If you’re walking closely with someone, it provides an opportunity for getting to know that person better. You can talk about many things. You can ask advice for problems that you’re going through. As believers, we get to know God through His Word. We share our hearts with Him through prayer. We walk with Him daily by spending time alone with Him.
The destination or goal of our walk is not a mountaintop, but rather, conformity to Jesus Christ. We move steadily toward becoming holy, as He is holy. We grow to become more like Him in His character qualities. We are to “walk by the Spirit” so that we do “not carry out the desire of the flesh” (Gal. 5:16), but rather develop the fruit of the Spirit (Gal. 5:22-23): “Love, joy, peace, patience, kindness, goodness, faithfulness, gentleness, and self-control.” Paul says (Col. 2:6), “Therefore, as you received Christ Jesus the Lord, so walk in Him.”
In Ephesians, Paul repeatedly uses the “walk” metaphor to show different aspects of the Christian life. He says (Eph. 2:10), that we are to walk in the good works which God prepared for us beforehand. He adds (Eph. 4:1) that we are to “walk in a manner worthy of the calling with which [we] have been called.” We are not to walk (Eph. 4:17-18) “as the Gentiles also walk, in the futility of their mind, being darkened in their understanding, excluded from the life of God because of the ignorance that is in them, because of the hardness of their heart.” Rather (Eph. 5:2), we are to “walk in love, just as Christ also loved you.” This means (Eph. 5:8-10) that we are to “walk as children of Light (for the fruit of the Light consists in all goodness and righteousness and truth), trying to learn what is pleasing to the Lord.” And (Eph. 5:15-16), “Be careful how you walk, not as unwise men but as wise, making the most of your time, because the days are evil.”
Occasionally, Paul uses the analogy of the Christian life as a race that we run (1 Cor. 9:24-27; Gal. 2:2; Phil. 2:16; implied in 2 Tim. 4:7; cf. Heb. 12:1), which has some useful lessons. But more often, it’s a walk: a steady, step-by-step, somewhat unspectacular journey toward a chosen destination, which is holiness. There are occasional setbacks, but if you get back up and keep going, you’ll make progress. The question is, “Are you walking with God?”
3. If you are in the Lord Jesus, it is necessary to walk in a manner pleasing to Him.

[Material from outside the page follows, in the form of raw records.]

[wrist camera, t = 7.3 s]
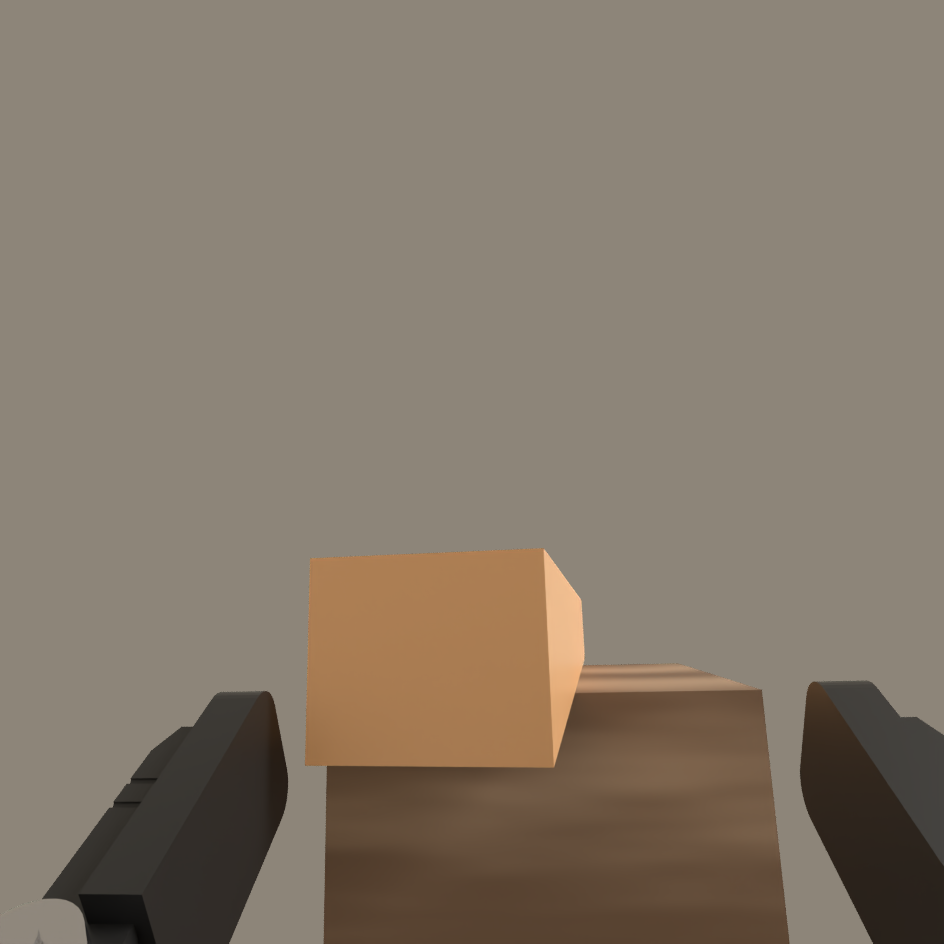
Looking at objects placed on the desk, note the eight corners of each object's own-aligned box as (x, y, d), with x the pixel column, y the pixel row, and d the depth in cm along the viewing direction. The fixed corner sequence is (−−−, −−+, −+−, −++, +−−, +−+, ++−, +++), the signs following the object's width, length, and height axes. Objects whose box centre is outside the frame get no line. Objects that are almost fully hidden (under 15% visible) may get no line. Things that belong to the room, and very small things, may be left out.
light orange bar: (553, 768, 9) (543, 548, 10) (305, 765, 10) (310, 558, 11) (584, 658, 36) (581, 600, 37) (516, 659, 37) (514, 602, 38)
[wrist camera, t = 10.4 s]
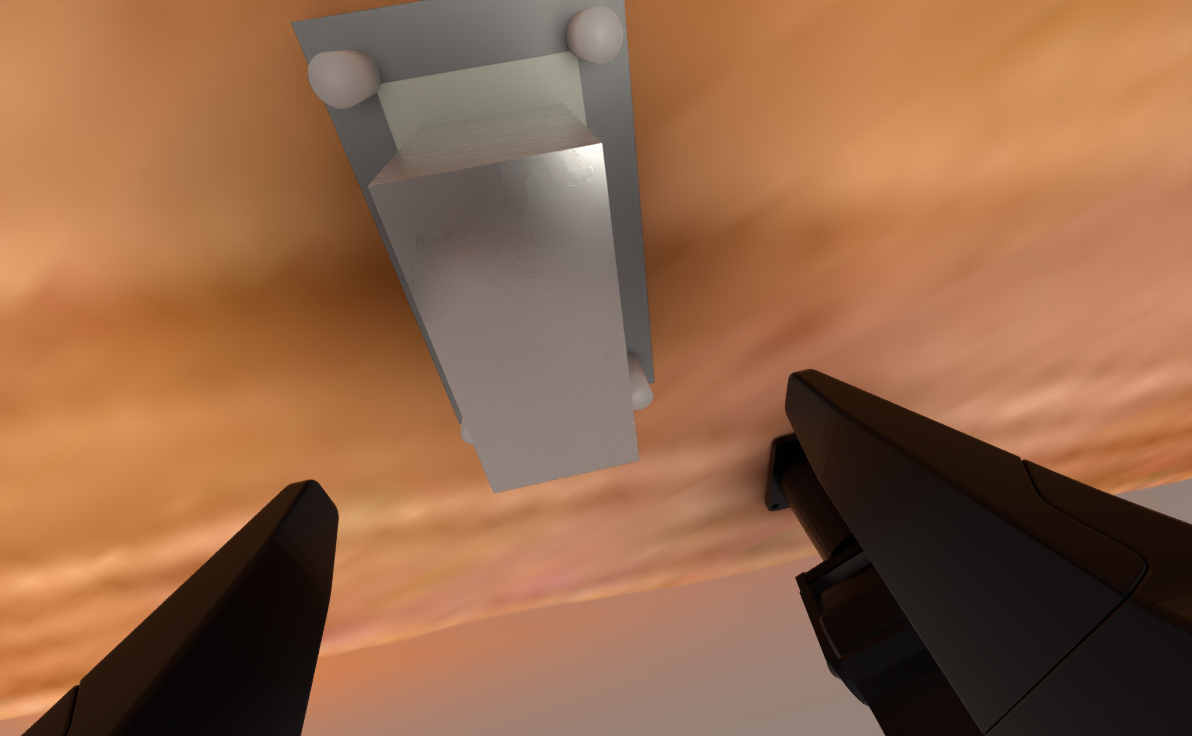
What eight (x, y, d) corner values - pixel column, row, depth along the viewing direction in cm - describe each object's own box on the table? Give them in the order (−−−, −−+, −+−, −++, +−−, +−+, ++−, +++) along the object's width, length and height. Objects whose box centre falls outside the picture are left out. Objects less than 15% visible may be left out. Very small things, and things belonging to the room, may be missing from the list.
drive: (599, 341, 20) (639, 460, 14) (492, 363, 20) (490, 494, 14) (562, 102, 15) (602, 143, 9) (415, 128, 14) (362, 187, 9)
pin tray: (646, 364, 23) (670, 417, 20) (461, 403, 23) (455, 464, 20) (611, -26, 14) (643, -44, 11) (308, 23, 14) (251, 19, 11)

Paul says (1 Thess. 4:1), “You received from us instruction as to how you ought to walk and please God.” “Ought” comes from a Greek word meaning, “it is necessary” or “one must.” It refers to inner necessity or the compulsion of duty (A Greek-English Lexicon of the New Testament [University of Chicago Press], by William Arndt and Wilbur Gingrich, 2nd ed., p. 172). It means that we’re not free to decide how we want to live as Christians. We have been bought with the blood of Christ. We’re his slaves, not our own bosses. We are under obligation to live in a way that glorifies and pleases Him (1 Cor. 6:18-20).
A popular book on the Christian life pits pleasing God against trusting God, saying that we must choose one or the other as the primary and ultimate motive of our hearts (TrueFaced [NavPress], by Bill Thrall, Bruce McNichol, & John Lynch, p. 37). It portrays pleasing God as a life of striving to earn His approval, whereas trusting Him means acting on the basis of His complete acceptance of us in Christ. But that’s a false and misleading dichotomy. In fact, it is God’s gracious, undeserved acceptance of us in Christ that motivates us to live in a manner that is pleasing to Him. Trusting God and pleasing Him are complementary, not in competition.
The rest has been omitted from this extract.